If you are a Heart Mom, you remember the day you became one. Most likely you’ll remember the date as well. Was it during an ultrasound? Was it a fetal echo? Was it when your baby was born, or months or perhaps even years later?
I became a Heart Mom on January 22nd, 2007. I remember that day as if it were a movie. As if I could rewind and then hit pause and if only I could have hit fast forward. He was exactly 3 months old and we thought he had bronchitis.
The most memorable thing about that day: when the doctor came into our son’s hospital room and asked to speak to his parents privately.
He was our first child. I looked around thinking someone else was going to get up and walk out the door behind her. I was waiting for my own mother or Paul’s mother to follow her. It took several moments (and everyone staring at me) for it to sink in that I was the parent. That Paul and I were expected to follow her down the hall and into that little conference room. That sterile conference room.

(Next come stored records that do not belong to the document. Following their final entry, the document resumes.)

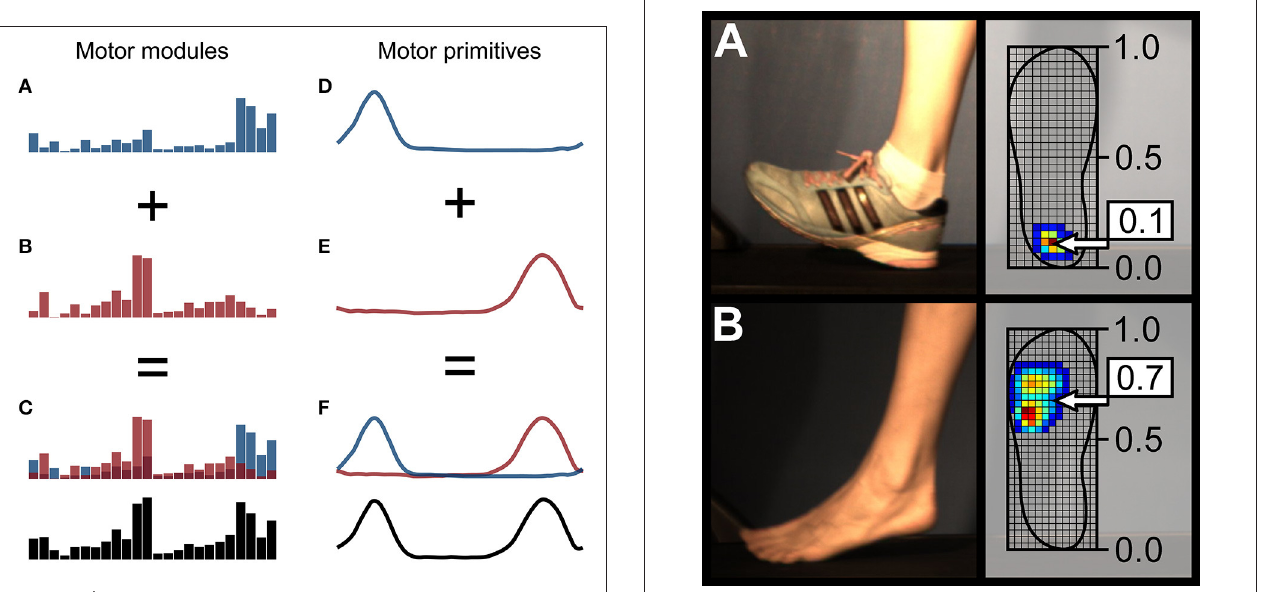
FIGURE 2 | Sagittal view of a typical rearfoot (A) and forefoot (B) strike patterns during shod and barefoot running, respectively. The strike index values extracted from plantar pressure distribution for these two representative cases are presented as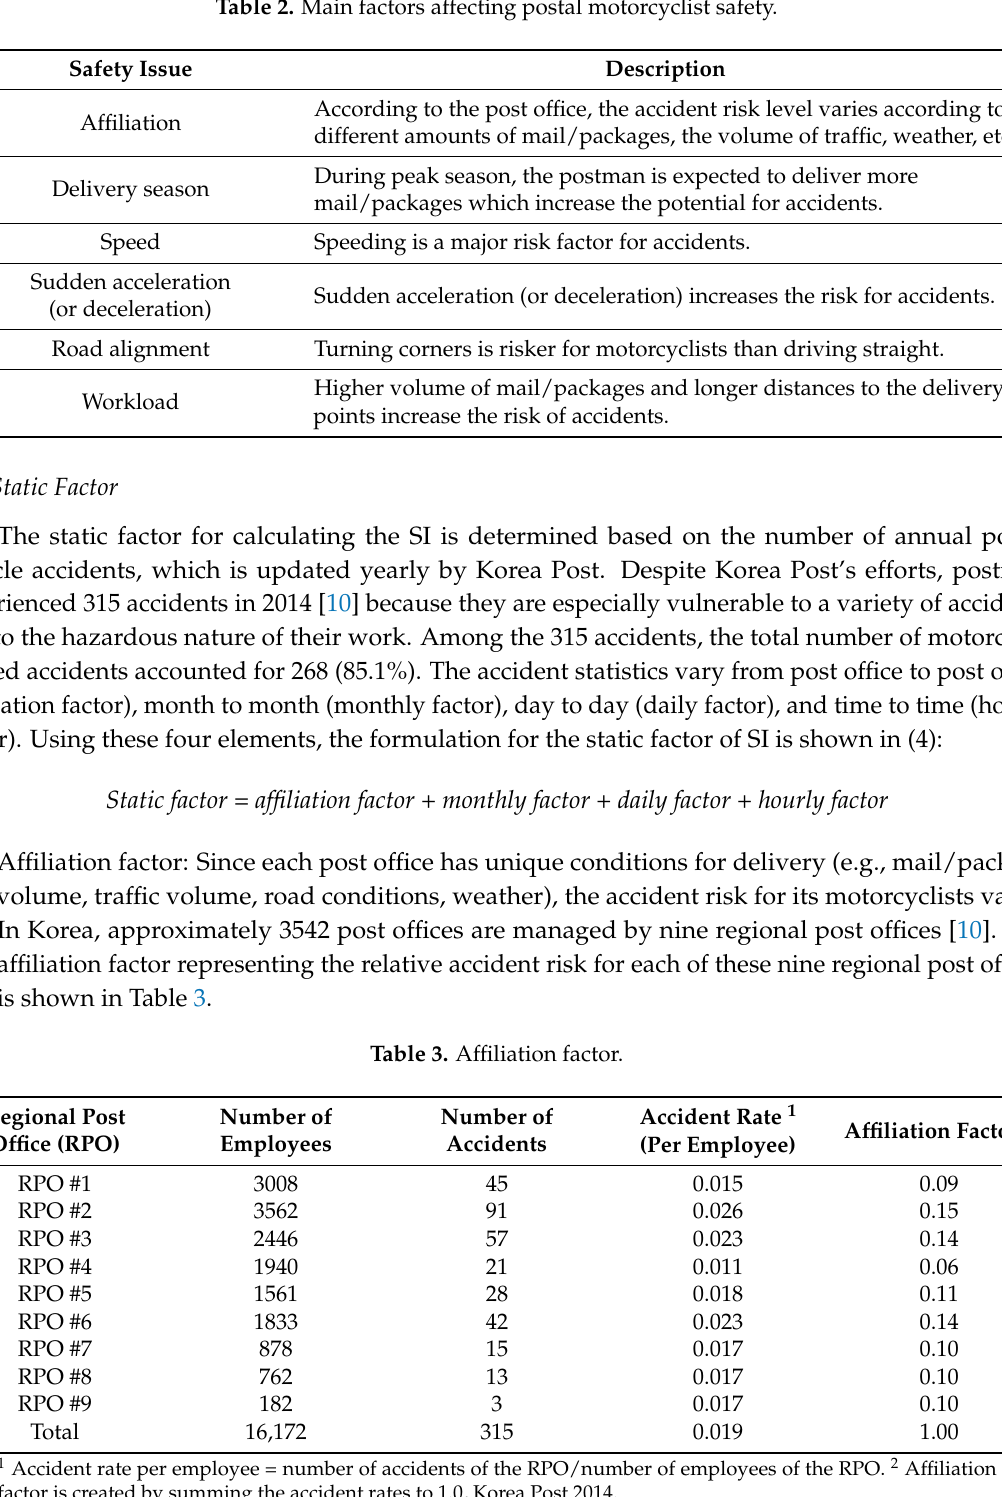
Table 2. Main factors affecting postal motorcyclist safety.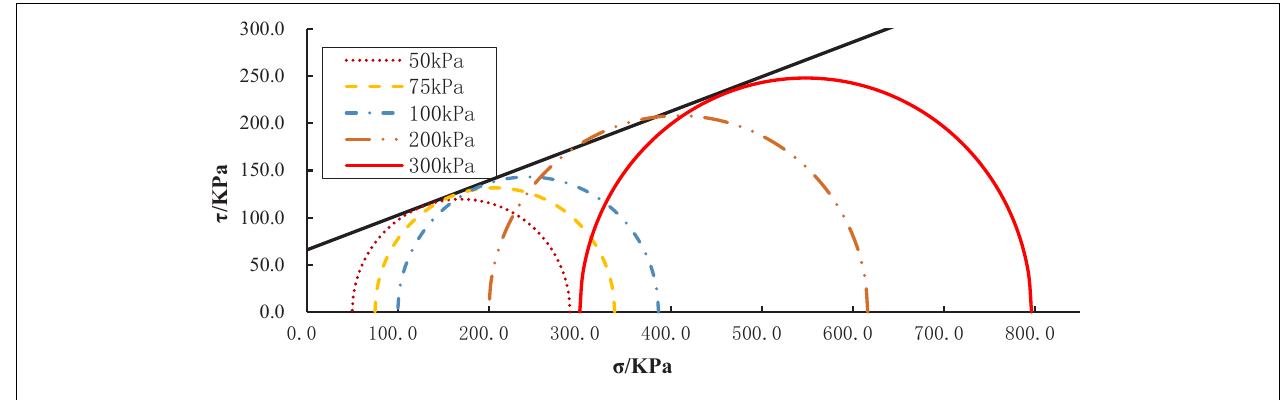
FIGURE 6 | Mohr Circles and shear envelope developed for the red clay samples tested at low confining stress range i.e., 50–300 kPa.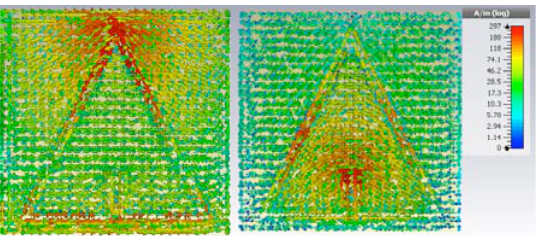
Fig .8. Surface current distribution of the dual band AMC structure at (a) 2.45GHz, (b) 5.20GHz.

When your child is diagnosed with a severe health issue – one requiring a major intervention to save his or her life, no matter what the condition or diagnosis, there is a feeling of disassociation. Disbelief, anger perhaps. The closest thing I can relate it to is an out of body experience.
For a while, I was convinced that she had it wrong. That couldn’t be MY baby’s scans. Not my boy.
She said “your son is going to need open heart surgery, and more than one.” Just like that, and then pulled out a black and white diagram of a heart. So matter of fact.
That’s when Paul and I grasped each other’s hands under the table as we watched her draw arrows across it. Showing us how the blood flows in and out of the heart, pumping through his body and why his was different, what they were going to do to fix it. My own blood was pumping in my ears, so loudly that I couldn’t even hear what she was saying, let alone understand her medical jargon.
I was convinced she was wrong.
Even now, nine years later, as I sit and type, my nerves are heightened. My heart is racing, my hands are clammy. The thing is, this feeling never goes away. Not ever. Once you receive that earth shattering news, no matter whether it is heart related, or neurologically related or the dreaded “C” word, that fear will always be lurking in the back of your mind. Always.
With our son’s specific condition, Truncus Arteriosus, Type II, that fear is heightened because we KNOW it will all come rushing back. We have ALWAYS known that he would need another surgery, it is a waiting game. Every time a cardiology checkup rolls around I feel like they are playing Russian Roulette with my son’s life. Logically I know this is not true. It doesn’t stop the fear though.
There are some heart conditions that can be fixed with just one surgery. Then, there are other, more complex heart conditions that will require surgery after surgery after surgery. Who knows how many each child will need. I will tell you from one heart mom to another, I am jealous. I know that I shouldn’t be, but I am. I am envious of the millions of parents that will never know what it is like to sit in that sterile conference room.
He is nine years old and has had three open heart surgeries, the most recent being in August of 2015. You can read the progression of his surgery as I posted about it here. I hope you’ll share with your friends that also have children with medical or special needs.
To my mind, it doesn’t really matter what issue it is, we belong to some sort of club. The fear is the same. The grief is the same. The worry is the same. We are not alone.
What do you say to a friend that has a child recently diagnosed? Nothing. Just give lots of hugs and pass the tissues, and offer your shoulder and your ear.
Note: I came to love my son’s first cardiologist as time went on, she has since retired and I hope she is having a fantastic retirement.